O zamandan beri İran ve vekilleri, Suriye’nin bazı bölgelerine, özellikle doğuya ve başkent Şam’ın çevresine yerleşti. Askeri altyapı inşa ettiler, gayrimenkul satın aldılar, yerel savaşçıları topladılar ve Şii İslam’ı orada yaymaya çalıştılar.

ABD’li yetkililer, Suriye’de kalan ve Suriyeli, Iraklı veya Afgan savaşçılardan oluşan müttefik milisleri yöneten nispeten az sayıda Devrim Muhafızları komutanı olduğunu söyledi.

ABD’nin bu haftaki saldırıları, Salı gecesi, savaş uçaklarının Deyrizor’daki Devrim Muhafızlarına bağlı militan grupların kullandığı yaklaşık bir düzine mühimmat deposuna güdümlü bombalar atmasıyla başladı. ABD’li yetkililer, kısasa kısasa tırmanmayı kıvılcım çıkarmak istemediklerini, bu yüzden zayiat riskini azaltmak için vurduklarında depolarda militan kalmadığı sürece tuttuklarını söyledi.

Ancak ertesi gün, Devrim Muhafızları tarafından denetlenen bir milis, Suriye’deki iki ABD karakoluna – kuzeydoğu Suriye’deki Misyon Destek Sitesi Conoco ve Yeşil Köy’e saldırarak misilleme yaptı.

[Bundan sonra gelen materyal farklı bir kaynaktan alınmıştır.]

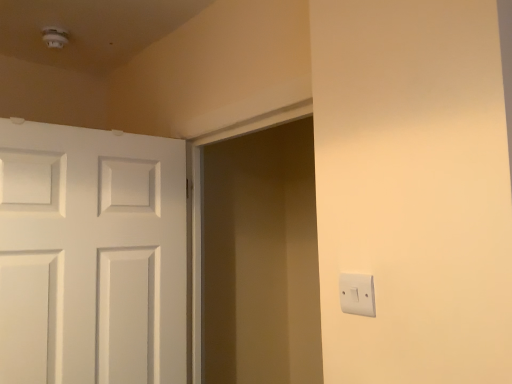
Question: Based on their sizes in the image, would you say white plastic light switch at right is bigger or smaller than matte white screen door at center?

Choices:
 (A) big
 (B) small

Answer: (B)

Question: From a real-world perspective, is white plastic light switch at right physically located above or below matte white screen door at center?

Choices:
 (A) above
 (B) below

Answer: (B)

Question: Based on their relative distances, which object is farther from the matte white screen door at center?

Choices:
 (A) white plastic light switch at right
 (B) white painted wood door at left

Answer: (A)

Question: Which of these objects is positioned farthest from the white plastic light switch at right?

Choices:
 (A) matte white screen door at center
 (B) white painted wood door at left

Answer: (A)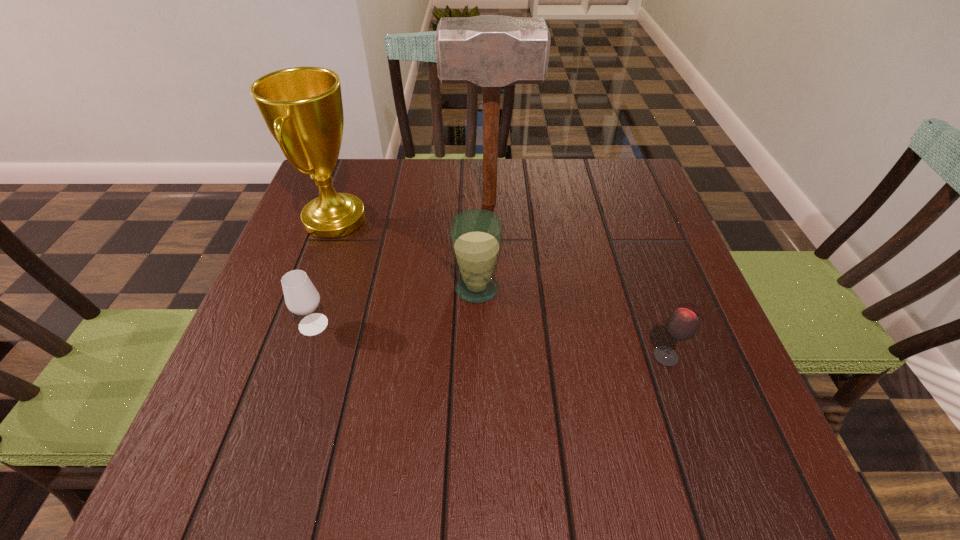
The image size is (960, 540). Find the location of `the tallest object`. the tallest object is located at coordinates (491, 51).

You are a GUI agent. You are given a task and a screenshot of the screen. Output one action in this format:
    pyautogui.click(x=<x>, y=<y>)
    Task: Click on the fourth shortest object
    
    Given the screenshot: What is the action you would take?
    pyautogui.click(x=302, y=107)

Locate an element on the screen. The width and height of the screenshot is (960, 540). the third shortest object is located at coordinates (476, 235).

The image size is (960, 540). Identify the location of the second glass from right to left. (476, 235).

This screenshot has height=540, width=960. Find the location of `the nearest object`. the nearest object is located at coordinates (682, 324).

The width and height of the screenshot is (960, 540). What are the coordinates of `the rightmost glass` in the screenshot? It's located at (682, 324).

Identify the location of the second nearest object. Image resolution: width=960 pixels, height=540 pixels. (301, 297).

I want to click on the leftmost glass, so click(x=301, y=297).

The width and height of the screenshot is (960, 540). What are the coordinates of `free point located on the striking face of the tallest object` in the screenshot? It's located at (356, 204).

Locate an element on the screen. Image resolution: width=960 pixels, height=540 pixels. vacant area located on the striking face of the tallest object is located at coordinates (352, 204).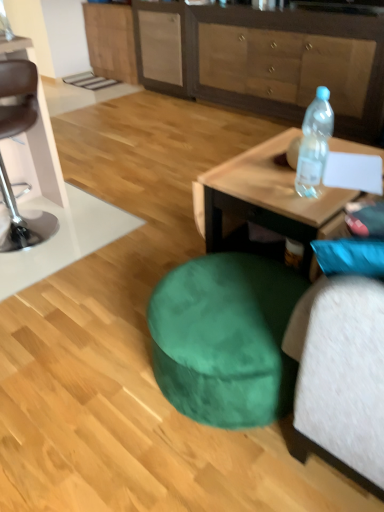
This screenshot has width=384, height=512. Find the location of `vacant space in front of velvet green bean bag at lower center`. vacant space in front of velvet green bean bag at lower center is located at coordinates (210, 472).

ABD ordusu, AC-130 savaş gemileri ve Apache saldırı helikopterleriyle karşılık vererek dört militanı öldürdü.


ABD Merkez Kuvvetler Sözcüsü Albay Joseph Buccino, “Şimdi istihbarata dayanarak caydırıcılığı yeniden tesis ettiğimize inanıyoruz” dedi. “Bu ileri geri doruğa ulaştığına inanıyoruz.”

New York’tan Farnaz Fassihir, Beyrut’tan Raja Abdulrahim ve Washington’dan Adam Entous bildirdi. Hwaida Saad Beyrut’tan haberlere katkıda bulundu.

Haber Sitelerinden Alıntı Yapılmıştır.